Angesichts der für mich nur minder nachvollziehbaren Ursachen, weswegen die Sicherung abhängig von der Art des Dateiattributes das eine Mal funktioniert, das andere Mal hingegen nicht, werde ich es der Einfachheit halber zukünftig wie folgt halten: (1) System weiterhin mit rsync sichern, da ein zügiges und damit vorzugsweise inkrementelles Systembackup stark erwünscht ist, wenngleich dd potentiell eine Lösung wäre; (2) für meine beiden Systeme individuell angepasste Scripte schreiben, die mir die kritischen Dateiattribute im Backup-Fall wiederherstellen; (3) dies als Prämisse genügt fortan ein simples rsync -a.

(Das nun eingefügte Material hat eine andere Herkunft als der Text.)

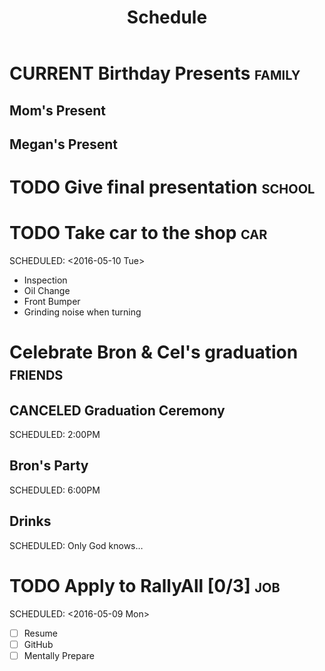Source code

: #+Title: Schedule
# Common Tags: family, school, friends, job, car

* CURRENT Birthday Presents																					 :family:
** Mom's Present
	 :PROPERTIES:
	 :Status:   Shipped!
	 :END:
** Megan's Present
	 :PROPERTIES:
	 :Status:   Ordered
	 :END:


* TODO Give final presentation																			 :school:
	 SCHEDULED: <2016-05-06 Fri 14:00-17:00>
	:PROPERTIES:
	:Number-of-Fucks: 0
	:Present-Time: 15:20-15:28
	:END:


* TODO Take car to the shop 																						:car:
	DEADLINE: <2016-05-31 Tue>
	SCHEDULED: <2016-05-10 Tue>
	:PROPERTIES:
	:Cost:     $100-$500
	:Drop-off-Time: <2016-05-09 Mon 19:00>
	:END:
	- Inspection
	- Oil Change
	- Front Bumper
	- Grinding noise when turning


* Celebrate Bron & Cel's graduation																	:friends:
	SCHEDULED: <2016-05-07 Sat>
** CANCELED Graduation Ceremony
	 SCHEDULED: 2:00PM
	 :PROPERTIES:
	 :LOCATION: Lyco
	 :END:
** Bron's Party
	 SCHEDULED: 6:00PM
	 :Properties:
	 :LOCATION: Bron's House
	 :END:
** Drinks
	 :PROPERTIES:
	 :LOCATION: Somewhere downtown probably
	 :END:
	 SCHEDULED: Only God knows...


* TODO Apply to RallyAll [0/3]																					:job:
	DEADLINE: <2016-05-13 Fri>
	SCHEDULED: <2016-05-09 Mon>
	- [ ] Resume
	- [ ] GitHub
	- [ ] Mentally Prepare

Damit markiere ich den Thread mal als solved. Ideen oder Anregungen sind jedoch weiterhin gerne gesehen.

----------

## bell

Hast Du schon den Rsync mit "-XX"? Lt. Manpage kopieren 2x"X" mehr als 1x"X".

----------

## kurisu

Diese Option kannte ich noch nicht. Damit bleiben die PaX Flags beim Kopieren von betreffenden Dateien auf meinem Hardened-System tatsächlich erhalten. Offenbar werden nun also alle Extended Attributes von rsync berücksichtigt. Klasse! Einzig POSIX Capabilities und Spezialfälle wie das Immutable Flag müssten im Backup-Fall nun noch manuell gesetzt werden. Das ist aber nicht weiter schlimm, da solche Dateien auf beiden Systemen ohnehin kaum vertreten sind. Wichtig sind vor allem die zu Dutzenden gesetzen PaX Flags, ohne die mein Hardened-System kaum funktional wäre. Danke für den Tipp.

----------

## TheSmallOne

Lässt du deinen Prozess als Root laufen, oder als User?

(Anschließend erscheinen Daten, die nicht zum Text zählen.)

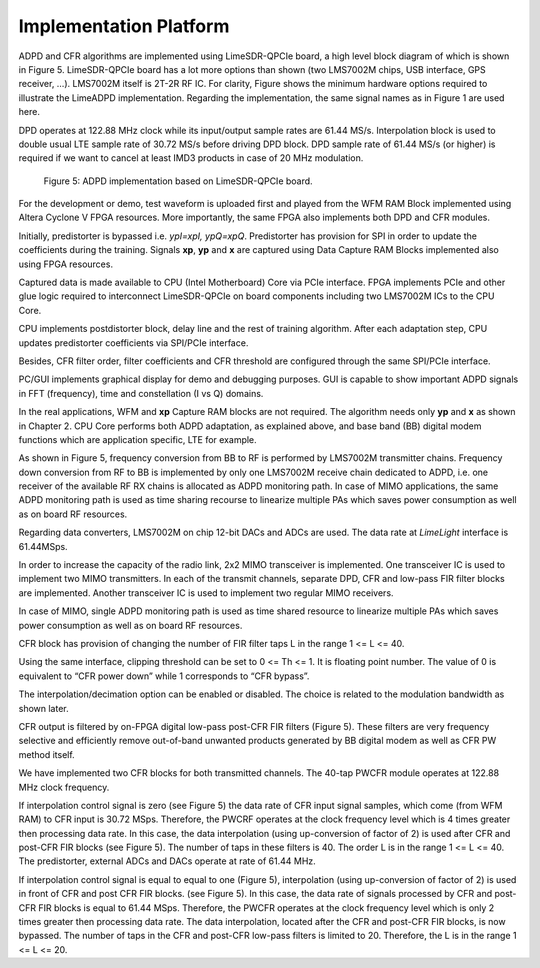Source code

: .. _implementation:

Implementation Platform
=======================

ADPD and CFR algorithms are implemented using LimeSDR-QPCIe board, a high level
block diagram of which is shown in Figure 5. LimeSDR-QPCIe board has a lot more
options than shown (two LMS7002M chips, USB interface, GPS receiver, …).
LMS7002M itself is 2T-2R RF IC. For clarity, Figure  shows the minimum hardware
options required to illustrate the LimeADPD implementation. Regarding the
implementation, the same signal names as in Figure 1 are used here.

DPD operates at 122.88 MHz clock while its input/output sample rates are 61.44
MS/s. Interpolation block is used to double usual LTE sample rate of 30.72 MS/s
before driving DPD block. DPD sample rate of 61.44 MS/s (or higher) is required
if we want to cancel at least IMD3 products in case of 20 MHz modulation.

.. figure:: images/adpd-limesdr-qpcie.png

   Figure 5: ADPD implementation based on LimeSDR-QPCIe board.

For the development or demo, test waveform is uploaded first and played from the
WFM RAM Block implemented using Altera Cyclone V FPGA resources. More
importantly, the same FPGA also implements both DPD and CFR modules. 

Initially, predistorter is bypassed i.e. *ypI=xpI, ypQ=xpQ*. Predistorter has
provision for SPI in order to update the coefficients during the training.
Signals **xp**, **yp** and **x** are captured using Data Capture RAM Blocks
implemented also using FPGA resources. 

Captured data is made available to CPU (Intel Motherboard) Core via PCIe
interface. FPGA implements PCIe and other glue logic required to interconnect
LimeSDR-QPCIe on board components including two LMS7002M ICs to the CPU Core.

CPU implements postdistorter block, delay line and the rest of training
algorithm. After each adaptation step, CPU updates predistorter coefficients via
SPI/PCIe interface.

Besides, CFR filter order, filter coefficients and CFR threshold are configured
through the same SPI/PCIe interface. 

PC/GUI implements graphical display for demo and debugging purposes. GUI is
capable to show important ADPD signals in FFT (frequency), time and
constellation (I vs Q) domains. 

In the real applications, WFM and **xp** Capture RAM blocks are not required.
The algorithm needs only **yp** and **x** as shown in Chapter 2. CPU Core
performs both ADPD adaptation, as explained above, and base band (BB) digital
modem functions which are application specific, LTE for example.

As shown in Figure 5, frequency conversion from BB to RF is performed by
LMS7002M transmitter chains. Frequency down conversion from RF to BB is
implemented by only one LMS7002M receive chain dedicated to ADPD, i.e. one
receiver of the available RF RX chains is allocated as ADPD monitoring path. In
case of MIMO applications, the same ADPD monitoring path is used as time sharing
recourse to linearize multiple PAs which saves power consumption as well as on
board RF resources.

Regarding data converters, LMS7002M on chip 12-bit DACs and ADCs are used. The
data rate at *LimeLight* interface is 61.44MSps.

In order to increase the capacity of the radio link, 2x2 MIMO transceiver is
implemented. One transceiver IC is used to implement two MIMO transmitters. In
each of the transmit channels, separate DPD, CFR and low-pass FIR filter blocks
are implemented. Another transceiver IC is used to implement two regular MIMO
receivers.

In case of MIMO, single ADPD monitoring path is used as time shared resource to
linearize multiple PAs which saves power consumption as well as on board RF
resources.

CFR block has provision of changing the number of FIR filter taps L in the range
1 <= L <=  40. 

Using the same interface, clipping threshold can be set to 0 <= Th <= 1. It is
floating point number. The value of 0 is equivalent to “CFR power down” while 1
corresponds to “CFR bypass”.

The interpolation/decimation option can be enabled or disabled. The choice is
related to the modulation bandwidth as shown later.

CFR output is filtered by on-FPGA digital low-pass post-CFR FIR filters (Figure
5). These filters are very frequency selective and efficiently remove
out-of-band unwanted products generated by BB digital modem as well as CFR PW
method itself.

We have implemented two CFR blocks for both transmitted channels. The 40-tap
PWCFR module operates at 122.88 MHz clock frequency.  

If interpolation control signal is zero (see Figure 5) the data rate of CFR
input signal samples, which come (from WFM RAM) to CFR input is 30.72 MSps.
Therefore, the PWCRF operates at the clock frequency level which is 4 times
greater then processing data rate. In this case, the data interpolation (using
up-conversion of factor of 2) is used after CFR and post-CFR FIR blocks (see
Figure 5). The number of taps in these filters is 40. The order L is in the
range 1 <= L <= 40. The predistorter, external ADCs and DACs operate at rate of
61.44 MHz.

If interpolation control signal is equal to equal to one (Figure 5),
interpolation (using up-conversion of factor of 2) is used in front of CFR and
post CFR FIR blocks. (see Figure 5). In this case, the data rate of signals
processed by CFR and post-CFR FIR blocks is equal to 61.44 MSps. Therefore, the
PWCFR operates at the clock frequency level which is only 2 times greater then
processing data rate. The data interpolation, located after the CFR and post-CFR
FIR blocks, is now bypassed. The number of taps in the CFR and post-CFR low-pass
filters is limited to 20. Therefore, the L is in the range 1 <= L <=  20.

Laut manpage kann nur Root das Flag überhaupt setzen.

Aber davon abgesehen: Wie genau stellst du dir das Verhalten bei deinem Backup denn eigentlich vor? Das Flag soll ja dazu da sein, Änderungen an einer Datei komplett zu verbieten. Was sollte rsync denn deiner Meinung nach tun, wenn es beim inkrementellen Backup plötzlich eine Datei vorfindet, die das immutable flag gesetzt hat? Speziell wenn diese das auch im Zielverzeichnis besitzt. Das Flag verbietet ja schließlich jegliche Änderung.

----------

## kurisu

Der Prozess wird stets als root in einer Live-Umgebung (sysresccd) ausgeführt. Das ist auch unbedingt erforderlich, um rsync wirklich alle Dateien berücksichtigen zu lassen.

Hinsichtlich des Immutable Flags hast Du vollkommen recht. Nachdem ja gerade das Unterbinden jedweder Dateimanipulationen – das Überschreiben und Löschen mit inbegriffen – Zweck des Flags ist, sind Bestrebungen dieses bei der inkrementellen Datensicherung mit einzubeziehen – zumindest langfristig betrachtet – absurd. Immerhin ist nicht auszuschließen, dass eine Datei, hinsichtlich derer keinerlei Änderungsabsicht besteht und zur Unterstreichung des Ganzen daher explizit das Flag gesetzt wird, wider Erwarten irgendwann doch geändert wird. Sofern auf dem Zielverzeichnis die alte Version mitsamt Immutable Flag liegt, stieße rsync in diesem Fall natürlich auf ein Problem. So gesehen macht es durchaus Sinn, dass sowohl rsync als auch cp das Flag ignorieren. Offenkundig hatte ich hier nicht zu Ende gedacht. Da meine beiden Systeme aber jeweils genau eine derartig manipulierte Datei aufweisen, ist der infolge des dadurch nötigen manuellen Eingriffes anfallende Mehraufwand ohnehin nicht der Rede wert. Besten Dank für den Gedankenanstoß!

----------